== Lista de exercícios ==
**1)** Transcreva fielmente o trecho do texto de apoio de "A carta insiste" a "uma porta amiga.".
**2)** Responda, com base no texto de apoio:
(a) Mais de quantas figuras públicas publicaram a carta aberta ao primeiro-ministro Scott Morrison?
(b) Quem organizou a iniciativa, segundo o comunicado à imprensa?
(c) A qual ministra os médicos se dirigiram?

== Texto de apoio ==
* * *
Cresce na Austrália o clamor para que o governo cumpra com sua obrigação constitucional de proteger o cidadão Julian Assange, fundador do WikiLeaks e provavelmente o australiano mais famoso do mundo, da iníqua perseguição movida pelo regime Trump para extraditá-lo da Grã Bretanha e silenciá-lo exemplarmente por denunciar os crimes de guerra dos EUA no Iraque e Afeganistão.
Um grupo de mais de 40 figuras públicas de destaque publicou na terça-feira uma “Carta aberta” ao primeiro-ministro Scott Morrison instando-o a defender Assange. A carta detalha a perseguição a Assange que já dura nove anos, encabeçada por Washington, e condena a tentativa de processá-lo sob a Lei de Espionagem .
As personalidades australianas alertaram que uma acusação norte-americana de Assange estabeleceria um precedente para a vitimização de outros jornalistas, o que consideram “incompatível com a liberdade de imprensa, que em tempos de paz e conflito, depende da garantia de que não será negociada”. “A liberdade de expressão é parte integrante da transparência, sem a qual a democracia é necessariamente uma ilusão traiçoeira”, enfatizaram.
A carta insiste em que “o governo australiano aja para defender os direitos ameaçados de Julian Assange”. Alerta, ainda, que está sendo negado atendimento médico adequado a Assange na prisão de segurança máxima britânica de Belmarsh, apesar das advertências de médicos e do Relator Especial da ONU de que sua saúde se deteriorou enormemente e sua vida está em risco.
A carta exige, também, que o governo australiano se pronuncie vigorosamente contra a chamada “acusação extraterritorial” e, no tocante a Assange, solicita que este expresse aberta e preventivamente sua recusa à extradição do jornalista para os EUA. Os signatários também pedem que o governo, em paralelo, providencie uma escolta diplomática para que Assange possa chegar em segurança a uma porta amiga.
A carta foi também endossada pelo famoso denunciante da guerra do Vietnã, Daniel Ellsberg, junto com ex-oficiais de inteligência dos EUA que expuseram os programas de vigilância em massa do governo norte-americano. Foi assinada pelo conhecido advogado australiano de direitos civis Julian Burnside e ainda por jornalistas como Andrew Fowler, Mary Kostakidis, Brian Toohey e Dylan Welch. Mais de uma dúzia de acadêmicos australianos também colocaram seu nome no documento.
Em um comunicado à imprensa, o apoiador de longa data do WikiLeaks, Simon Floth, que organizou a iniciativa, conclamou a que seja salvo “o cidadão mais famoso da Austrália”. Para Kostakidis, “nosso governo revogou sua responsabilidade para com um cidadão australiano e cedeu soberania aos Estados Unidos”.
A carta foi divulgada um dia depois que um grupo de mais de 100 médicos escreveu ao governo australiano, insistindo em que “negociasse a passagem segura de Julian Assange da prisão de Belmarsh para um hospital apropriado na Austrália, antes que seja tarde demais”.
Dirigindo-se à ministra das Relações Exteriores Marise Payne, os médicos questionaram: “Se o Sr. Assange morrer em uma prisão britânica, as pessoas vão querer saber o que você, ministra, fez para evitar a morte dele”.
* * *
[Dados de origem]

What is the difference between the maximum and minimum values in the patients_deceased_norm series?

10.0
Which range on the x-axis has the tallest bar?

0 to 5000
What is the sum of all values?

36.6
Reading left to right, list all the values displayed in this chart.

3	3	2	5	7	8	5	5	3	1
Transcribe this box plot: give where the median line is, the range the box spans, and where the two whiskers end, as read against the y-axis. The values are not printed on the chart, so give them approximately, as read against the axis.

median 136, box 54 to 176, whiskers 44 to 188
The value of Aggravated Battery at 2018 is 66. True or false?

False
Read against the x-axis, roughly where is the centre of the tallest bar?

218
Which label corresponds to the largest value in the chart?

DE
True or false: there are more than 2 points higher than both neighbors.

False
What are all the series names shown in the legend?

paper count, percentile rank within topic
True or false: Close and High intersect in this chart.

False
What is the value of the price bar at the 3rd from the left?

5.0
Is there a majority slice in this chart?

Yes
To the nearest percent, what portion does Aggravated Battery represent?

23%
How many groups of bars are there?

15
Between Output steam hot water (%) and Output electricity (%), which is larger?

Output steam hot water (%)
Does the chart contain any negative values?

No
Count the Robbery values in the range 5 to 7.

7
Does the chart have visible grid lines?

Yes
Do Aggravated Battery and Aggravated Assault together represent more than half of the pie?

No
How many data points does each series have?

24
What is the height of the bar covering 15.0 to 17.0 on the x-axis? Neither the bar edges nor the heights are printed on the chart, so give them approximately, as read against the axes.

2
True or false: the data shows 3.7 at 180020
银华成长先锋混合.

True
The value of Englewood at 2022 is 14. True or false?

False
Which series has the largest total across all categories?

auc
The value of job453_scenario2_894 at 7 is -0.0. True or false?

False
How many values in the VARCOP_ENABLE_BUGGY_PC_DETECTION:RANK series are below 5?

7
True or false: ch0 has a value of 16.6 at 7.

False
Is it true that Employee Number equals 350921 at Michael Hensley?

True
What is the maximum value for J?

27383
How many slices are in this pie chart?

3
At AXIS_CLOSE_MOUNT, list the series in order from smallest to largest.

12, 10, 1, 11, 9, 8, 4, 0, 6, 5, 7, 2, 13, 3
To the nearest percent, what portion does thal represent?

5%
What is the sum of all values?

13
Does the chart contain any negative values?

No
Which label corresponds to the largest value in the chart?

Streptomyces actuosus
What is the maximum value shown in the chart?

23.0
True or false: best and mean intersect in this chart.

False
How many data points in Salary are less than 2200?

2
* * *
== Exercícios resolvidos ==
**1)**
A carta insiste em que “o governo australiano aja para defender os direitos ameaçados de Julian Assange”. Alerta, ainda, que está sendo negado atendimento médico adequado a Assange na prisão de segurança máxima britânica de Belmarsh, apesar das advertências de médicos e do Relator Especial da ONU de que sua saúde se deteriorou enormemente e sua vida está em risco.
A carta exige, também, que o governo australiano se pronuncie vigorosamente contra a chamada “acusação extraterritorial” e, no tocante a Assange, solicita que este expresse aberta e preventivamente sua recusa à extradição do jornalista para os EUA. Os signatários também pedem que o governo, em paralelo, providencie uma escolta diplomática para que Assange possa chegar em segurança a uma porta amiga.

**2)**
(a) Mais de 40.
(b) Simon Floth, apoiador de longa data do WikiLeaks.
(c) À ministra das Relações Exteriores, Marise Payne.